The girl quickened her pace, but the intruder only lengthened his.
“Cold night, isn’t it, darling?” he remarked, and tried to take her arm.
Constance shrank away from the familiarity with a loathing and fear which, as her persecutor followed, drove her to the curb.
“How dare you?” she burst out, finding he was not to be avoided.
“Now don’t be silly, and—”
There the sentence ended, for the man was jerked backwards by the collar, and then shot forward, with a shove, full length into the gutter.
“I feared you would need assistance, Miss Durant, and so took the liberty of following you at a distance,” explained Dr. Armstrong, as the cur picked himself up and slunk away.
“You are very—Thank you deeply for your kindness, Dr. Armstrong,” gasped the girl, her voice trembling. “I ought to have been guided by your advice and taken the car, but the truth is, I suddenly remembered—that is, I happened to be without any money, and was ashamed to ask you for a loan. Now, if you’ll lend me five cents, I shall be most grateful.”
“It is said to be a feminine trait never to think of contingencies,” remarked the doctor, “and I think, Miss Durant, that your suggested five cents has a tendency in that direction. I will walk with you to Lexington Avenue, which is now your nearest line, and if you still persist then in refusing my escort, I shall insist that you become my debtor for at least a dollar.”

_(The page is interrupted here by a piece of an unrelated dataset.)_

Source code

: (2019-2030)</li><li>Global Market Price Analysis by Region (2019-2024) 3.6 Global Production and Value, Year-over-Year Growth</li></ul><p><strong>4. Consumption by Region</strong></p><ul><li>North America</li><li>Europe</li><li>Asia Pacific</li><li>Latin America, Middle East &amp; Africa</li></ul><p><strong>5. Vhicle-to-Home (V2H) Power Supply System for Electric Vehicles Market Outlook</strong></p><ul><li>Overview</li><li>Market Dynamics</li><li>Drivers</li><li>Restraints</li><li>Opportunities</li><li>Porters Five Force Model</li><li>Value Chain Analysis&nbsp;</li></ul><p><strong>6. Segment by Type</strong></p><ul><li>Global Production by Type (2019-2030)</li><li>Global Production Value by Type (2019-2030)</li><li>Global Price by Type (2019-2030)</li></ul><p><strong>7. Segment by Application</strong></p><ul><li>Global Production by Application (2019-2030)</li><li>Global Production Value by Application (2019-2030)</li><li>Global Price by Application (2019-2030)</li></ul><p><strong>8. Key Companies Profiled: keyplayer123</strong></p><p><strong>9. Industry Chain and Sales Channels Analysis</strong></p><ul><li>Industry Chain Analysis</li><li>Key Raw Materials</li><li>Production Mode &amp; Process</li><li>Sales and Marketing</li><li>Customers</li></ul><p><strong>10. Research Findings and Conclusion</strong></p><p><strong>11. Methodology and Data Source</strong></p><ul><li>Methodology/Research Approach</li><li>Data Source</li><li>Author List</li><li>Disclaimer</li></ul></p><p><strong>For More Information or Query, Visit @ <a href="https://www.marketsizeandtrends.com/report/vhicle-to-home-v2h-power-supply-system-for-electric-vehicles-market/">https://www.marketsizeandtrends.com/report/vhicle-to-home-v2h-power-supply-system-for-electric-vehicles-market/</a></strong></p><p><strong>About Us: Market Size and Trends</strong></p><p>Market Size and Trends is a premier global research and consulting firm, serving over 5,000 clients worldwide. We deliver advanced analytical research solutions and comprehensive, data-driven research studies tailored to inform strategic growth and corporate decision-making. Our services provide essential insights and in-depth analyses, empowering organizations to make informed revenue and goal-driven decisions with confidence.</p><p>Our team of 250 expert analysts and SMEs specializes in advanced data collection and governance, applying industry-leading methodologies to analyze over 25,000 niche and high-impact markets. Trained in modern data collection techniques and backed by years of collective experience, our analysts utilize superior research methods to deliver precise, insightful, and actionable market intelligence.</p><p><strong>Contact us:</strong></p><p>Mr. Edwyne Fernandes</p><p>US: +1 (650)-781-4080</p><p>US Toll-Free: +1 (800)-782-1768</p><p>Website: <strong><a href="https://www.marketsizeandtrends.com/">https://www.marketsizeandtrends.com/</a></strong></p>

“I really need not take you any further than the car, thank you, Dr. Armstrong, for I can get a cab at Twenty-third Street.”
It was a short walk to the car line,—too short, indeed, for Miss Durant to express her sense of obligation as she wished,—and she tried, even as she was mounting the steps, to say a last word, but the car swept her away with the sentence half spoken; and with a want of dignity that was not customary in her, she staggered to a seat. Then as she tendered a dollar bill to the conductor, she remarked to herself,—
“Now, that’s a man I’d like for a friend, if only he wouldn’t be foolish.”
At eleven on the following morning, Miss Durant’s carriage once more stopped at the hospital door; and, bearing a burden of flowers, and followed by the footman carrying a large basket, Constance entered the ward, and made her way to the waif’s bedside.
“Good-morning,” she said to Dr. Armstrong, who stood beside the next patient. “How is our invalid doing?”
“Good-morning,” responded the doctor, taking the hand she held out. “I think—”
“We’s takin’ life dead easy, dat’s wot wese is,” came the prompt interruption from the pillow, in a voice at once youthful yet worn. “Say, dis oin’t no lead pipe cinch, oh, no!”